Initialisation options

Initialisation of ShellSIM is undertaken at 3 basic levels:

  1. Output Specification; specifying Timestep, Start Day, Stop Day, Standard Dry Soft Tissue Weight for which physiological outputs will be computed and conversion ratios for nitrogen to carbon and phosphorous to carbon;
  2. Culture Area and Conditions; specifying Culture Area Length, Width and Depth, the number of any vertical divisions resulting in separate Sectors to be modelled such that any current flows in laminar series through each Sector within that Culture Area, and forcing data describing the time-dependencies of environmental conditions (Forcing Functions) such as may include Current Speed, Temperature, Salinity, Dissolved Oxygen, Food Availability (Total Particulate Mass, Particulate Organic Matter, Chlorophyll a and/or Particulate Organic Carbon, all per litre of seawater) and any Aerial Exposure at the upstream boundary of that Culture Area over time; plus
  3. Shellfish; specifying up to two shellfish species for each Sector within the Culture Area, including for each resulting population the Ploidy Status, Culture Type (suspended, trestle or bottom), time when shellfish are introduced (Seeding Regime), size of shellfish deployed (Seed Size), expected Mortality during culture, Size of Harvestable Shellfish and proportion of harvestable shellfish that are harvested (Harvest Regime).

For explicit definition of these Initialisation Options, refer to Guidelines available online here with the Demo Version of ShellSIM.
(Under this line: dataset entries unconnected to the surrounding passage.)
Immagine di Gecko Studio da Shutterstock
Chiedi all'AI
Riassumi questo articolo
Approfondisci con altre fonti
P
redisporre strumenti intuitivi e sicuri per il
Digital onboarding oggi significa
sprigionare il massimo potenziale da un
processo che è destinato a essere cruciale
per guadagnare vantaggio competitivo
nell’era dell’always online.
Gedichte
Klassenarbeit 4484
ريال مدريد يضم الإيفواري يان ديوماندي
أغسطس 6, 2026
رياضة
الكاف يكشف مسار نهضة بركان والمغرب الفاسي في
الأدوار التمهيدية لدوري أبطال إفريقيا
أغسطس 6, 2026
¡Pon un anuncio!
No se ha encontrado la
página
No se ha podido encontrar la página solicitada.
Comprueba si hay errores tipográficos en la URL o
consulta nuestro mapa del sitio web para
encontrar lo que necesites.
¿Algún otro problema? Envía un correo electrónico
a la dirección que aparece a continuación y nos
Note that these options collectively afford the User opportunity for analyses at different levels of complexity that range from:

  1. an individual shellfish deployed as a Population of one within a single Sector;
  2. a Population within single Sector;
  3. more than one Species competing within the same Sector; and
  4. consequences of shellfish culture practise for growth and water quality as water passes downstream through defined Sectors.
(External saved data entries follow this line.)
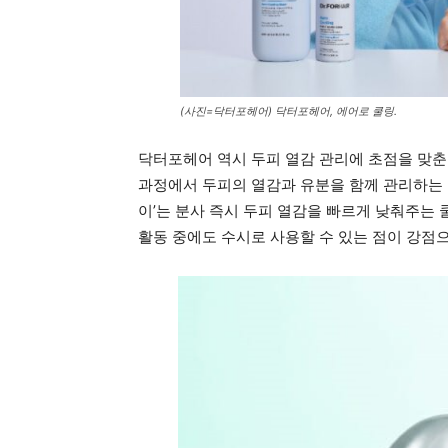
(사진=닥터포헤어) 닥터포헤어, 에어로 쿨링.
닥터포헤어 역시 두피 열감 관리에 초점을 맞춘 ‘
과정에서 두피의 열감과 유분을 함께 관리하는 딥 
이’는 분사 즉시 두피 열감을 빠르게 낮춰주는
활동 중에도 수시로 사용할 수 있는 점이 강점으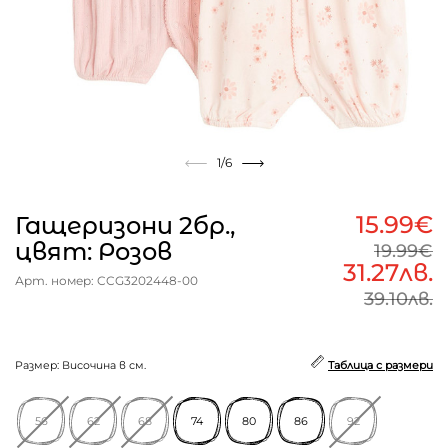
1
/6
15.99€
Гащеризони 2бр.,
цвят: Розов
19.99€
31.27лв.
Арт. номер: CCG3202448-00
39.10лв.
Размер: Височина в см.
Таблица с размери
56
62
68
74
80
86
92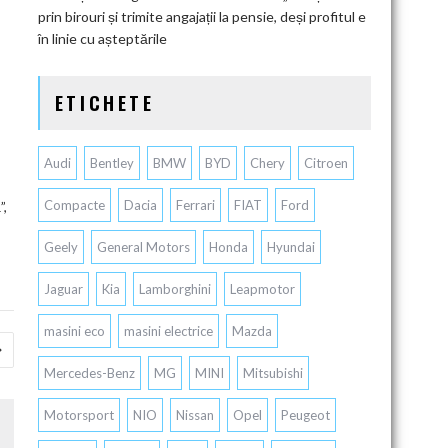
prin birouri și trimite angajații la pensie, deși profitul e
în linie cu așteptările
ETICHETE
Audi
Bentley
BMW
BYD
Chery
Citroen
Compacte
Dacia
Ferrari
FIAT
Ford
”,
Geely
General Motors
Honda
Hyundai
Jaguar
Kia
Lamborghini
Leapmotor
masini eco
masini electrice
Mazda
Mercedes-Benz
MG
MINI
Mitsubishi
Motorsport
NIO
Nissan
Opel
Peugeot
ShellSIM predicts 6 types of output:

  1. Individual Shellfish Growth, Size and Condition per individual shellfish at each Timestep.
  2. Weight-Standardised Physiological Rates are computed at each Timestep for an Individual Shellfish of Standard Dry Soft Tissue Weight, as defined under Initialisation Options.
  3. Cumulative Environmental Impacts of Individual Shellfish are those effected by each Individual Shellfish, summing impacts over all Timesteps from the Start Day.
  4. Density-dependent Environmental Impacts per Shellfish Population are computed per day at each time Timestep as the combined effects (i.e. fluxes) by all Individuals within that Population standardised per litre or cubic meter of water.
  5. Population Dynamics are computed as the number of Individual Shellfish within Weight Classes comprising that Population, for which ShellSIM determines the number of Weight Classes such first Weight Class will have an average total fresh weight equal to the Seed Size, adding as many Weight Classes at intervals of 10 g total fresh weight as may be required to reach the Size of Harvestable Shellfish. This allows calculation of the total biomass in each Weight Class, including the number and biomass of shellfish harvested, according to Seeding Regime, Seed Size, Mortality, Size of Harvestable Shellfish and Harvest Regime as entered under Initialisation Options.
  6. Culture Practise Outputs are expressed as shellfish number and biomass harvested for each Species in each Sector, including associated net impacts on water quality, all summed for the Culture Area as a whole, together with marginal analyses of profitability.

For explicit definition of these Outputs, refer to Guidelines available online here with the Demo Version of ShellSIM.